Skeletal landmark data
---*---

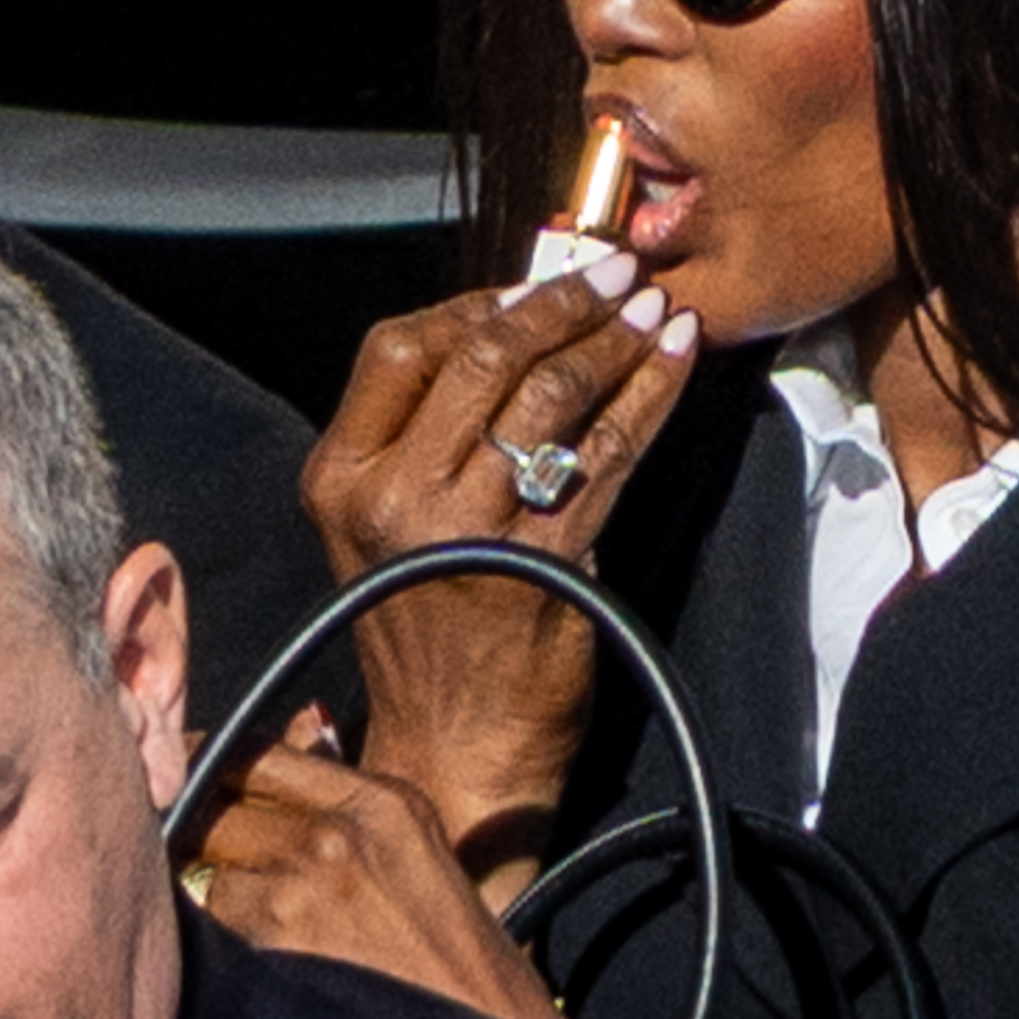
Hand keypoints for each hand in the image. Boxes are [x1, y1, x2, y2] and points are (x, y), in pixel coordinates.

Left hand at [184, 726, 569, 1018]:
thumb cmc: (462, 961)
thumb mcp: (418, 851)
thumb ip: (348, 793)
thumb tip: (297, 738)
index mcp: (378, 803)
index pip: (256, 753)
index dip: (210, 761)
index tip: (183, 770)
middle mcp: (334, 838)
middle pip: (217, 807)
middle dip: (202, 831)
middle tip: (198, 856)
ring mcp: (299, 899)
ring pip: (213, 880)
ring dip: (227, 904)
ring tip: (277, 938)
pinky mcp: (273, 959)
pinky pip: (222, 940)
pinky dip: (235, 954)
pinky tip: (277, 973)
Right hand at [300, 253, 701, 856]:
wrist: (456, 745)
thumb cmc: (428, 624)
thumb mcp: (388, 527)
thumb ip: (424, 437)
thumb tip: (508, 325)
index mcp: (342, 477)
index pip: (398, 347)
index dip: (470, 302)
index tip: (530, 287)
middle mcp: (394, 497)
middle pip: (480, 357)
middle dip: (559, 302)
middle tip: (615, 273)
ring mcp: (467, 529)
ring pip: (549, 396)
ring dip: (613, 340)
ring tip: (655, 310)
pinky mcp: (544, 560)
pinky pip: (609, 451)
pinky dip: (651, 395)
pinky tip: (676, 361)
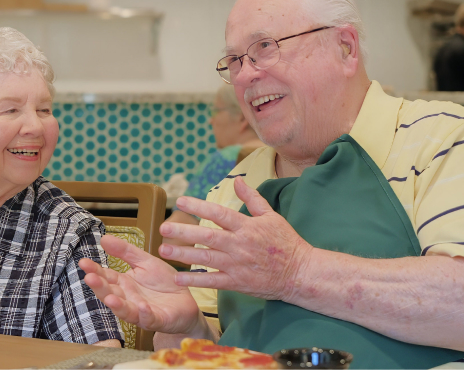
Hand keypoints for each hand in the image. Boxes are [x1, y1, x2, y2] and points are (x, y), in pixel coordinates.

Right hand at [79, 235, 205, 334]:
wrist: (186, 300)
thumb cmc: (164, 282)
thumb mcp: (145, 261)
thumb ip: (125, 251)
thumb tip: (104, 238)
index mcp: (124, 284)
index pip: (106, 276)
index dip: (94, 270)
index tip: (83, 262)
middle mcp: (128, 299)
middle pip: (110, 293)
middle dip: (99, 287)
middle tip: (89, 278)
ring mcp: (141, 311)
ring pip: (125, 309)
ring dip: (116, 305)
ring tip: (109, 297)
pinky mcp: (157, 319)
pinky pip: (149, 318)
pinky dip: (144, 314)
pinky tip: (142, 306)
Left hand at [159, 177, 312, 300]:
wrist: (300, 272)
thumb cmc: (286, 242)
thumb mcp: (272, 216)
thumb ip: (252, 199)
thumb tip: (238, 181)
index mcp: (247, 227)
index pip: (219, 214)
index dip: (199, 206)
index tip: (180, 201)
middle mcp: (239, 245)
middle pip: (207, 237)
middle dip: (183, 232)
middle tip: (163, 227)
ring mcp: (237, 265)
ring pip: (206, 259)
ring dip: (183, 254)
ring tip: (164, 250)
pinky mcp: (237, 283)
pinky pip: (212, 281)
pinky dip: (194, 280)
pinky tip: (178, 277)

---*---

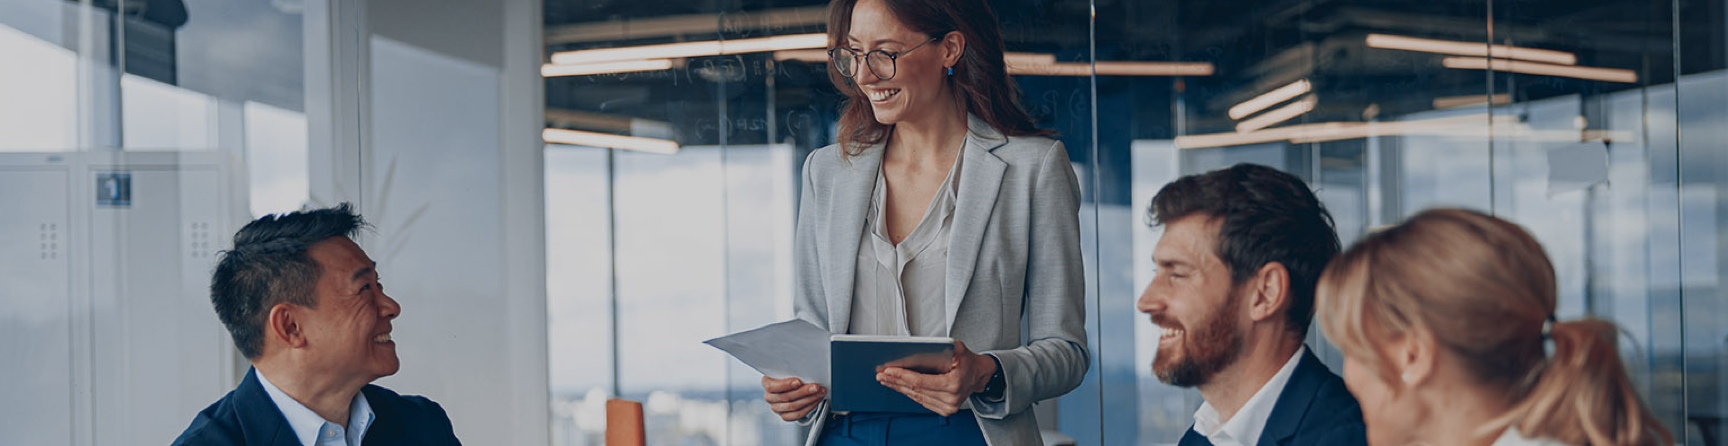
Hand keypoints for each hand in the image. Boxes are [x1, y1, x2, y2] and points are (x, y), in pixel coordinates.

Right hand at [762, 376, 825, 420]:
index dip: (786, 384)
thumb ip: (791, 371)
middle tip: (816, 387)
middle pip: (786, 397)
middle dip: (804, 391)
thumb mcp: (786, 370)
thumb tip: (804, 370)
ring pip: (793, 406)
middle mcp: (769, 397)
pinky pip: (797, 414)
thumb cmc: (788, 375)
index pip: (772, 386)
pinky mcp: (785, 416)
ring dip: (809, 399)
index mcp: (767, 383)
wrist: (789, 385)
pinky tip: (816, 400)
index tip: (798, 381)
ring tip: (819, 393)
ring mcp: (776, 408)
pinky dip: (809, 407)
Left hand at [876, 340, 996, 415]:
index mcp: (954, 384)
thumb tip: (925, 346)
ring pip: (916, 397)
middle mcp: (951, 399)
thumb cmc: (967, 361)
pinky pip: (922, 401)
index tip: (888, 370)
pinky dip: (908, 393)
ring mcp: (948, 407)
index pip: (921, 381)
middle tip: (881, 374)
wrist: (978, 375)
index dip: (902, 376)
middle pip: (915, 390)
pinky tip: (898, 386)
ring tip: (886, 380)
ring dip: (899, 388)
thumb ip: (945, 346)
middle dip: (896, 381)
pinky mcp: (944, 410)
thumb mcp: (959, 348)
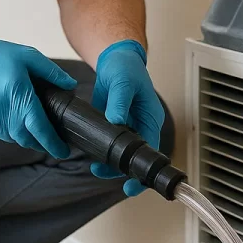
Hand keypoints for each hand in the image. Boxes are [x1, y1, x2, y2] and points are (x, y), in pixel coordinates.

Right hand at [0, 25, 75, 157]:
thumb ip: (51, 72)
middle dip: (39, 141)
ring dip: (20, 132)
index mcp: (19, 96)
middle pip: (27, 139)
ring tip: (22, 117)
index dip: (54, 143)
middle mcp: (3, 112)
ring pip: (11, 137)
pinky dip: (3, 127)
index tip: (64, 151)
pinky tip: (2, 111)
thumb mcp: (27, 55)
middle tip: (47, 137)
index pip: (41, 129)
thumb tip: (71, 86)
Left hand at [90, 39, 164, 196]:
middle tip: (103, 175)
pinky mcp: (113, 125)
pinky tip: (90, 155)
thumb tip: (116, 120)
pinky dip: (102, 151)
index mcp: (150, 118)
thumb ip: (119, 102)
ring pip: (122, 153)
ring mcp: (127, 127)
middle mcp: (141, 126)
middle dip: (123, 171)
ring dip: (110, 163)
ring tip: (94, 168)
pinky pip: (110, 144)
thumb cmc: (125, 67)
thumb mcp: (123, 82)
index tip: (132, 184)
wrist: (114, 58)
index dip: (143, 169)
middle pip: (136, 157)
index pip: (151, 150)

---*---

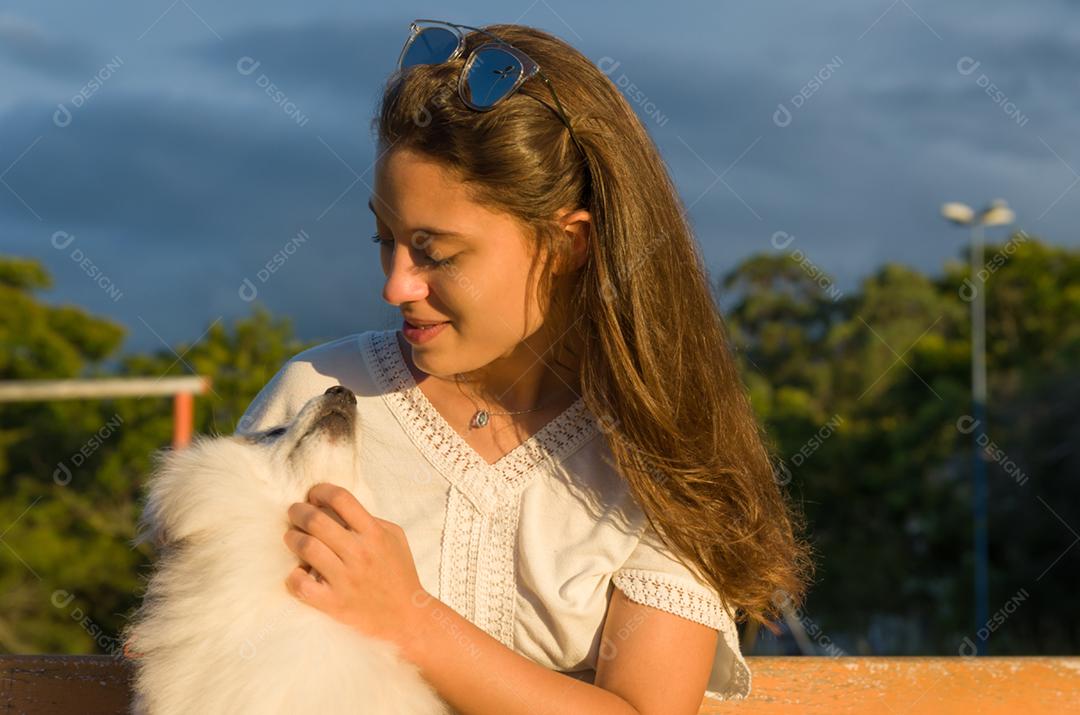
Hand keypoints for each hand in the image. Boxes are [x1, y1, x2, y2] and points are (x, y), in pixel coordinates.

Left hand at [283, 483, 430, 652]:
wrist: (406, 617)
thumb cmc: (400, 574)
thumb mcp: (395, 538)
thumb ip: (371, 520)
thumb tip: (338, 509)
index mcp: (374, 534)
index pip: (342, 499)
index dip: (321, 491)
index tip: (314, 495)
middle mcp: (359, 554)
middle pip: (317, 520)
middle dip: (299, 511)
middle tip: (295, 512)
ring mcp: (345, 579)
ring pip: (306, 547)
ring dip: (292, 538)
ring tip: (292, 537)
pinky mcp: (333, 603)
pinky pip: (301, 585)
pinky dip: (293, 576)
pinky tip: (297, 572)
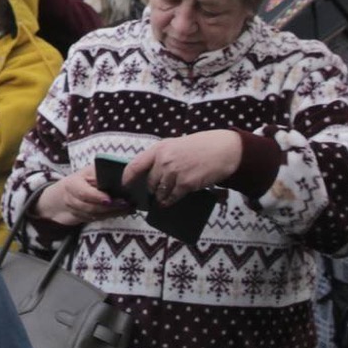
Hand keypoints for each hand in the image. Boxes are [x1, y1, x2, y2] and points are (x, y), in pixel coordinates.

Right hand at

---*---

### Task to carry out
Above are records; repeat only the lines starting at the line with "middle mcp: (239, 245)" and ending at the line with "pinky tip: (178, 277)", exactly as they appear, both included.

### Reply
middle mcp: (239, 245)
middle pip: (207, 237)
middle dip: (183, 232)
middle tip: (163, 227)
ring mcp: (237, 265)
ring pip: (206, 259)
ring dip: (183, 254)
ring tip: (164, 250)
pinky mcp: (237, 283)
pinky pip: (212, 281)
pinky dip: (194, 280)
pinky tip: (178, 277)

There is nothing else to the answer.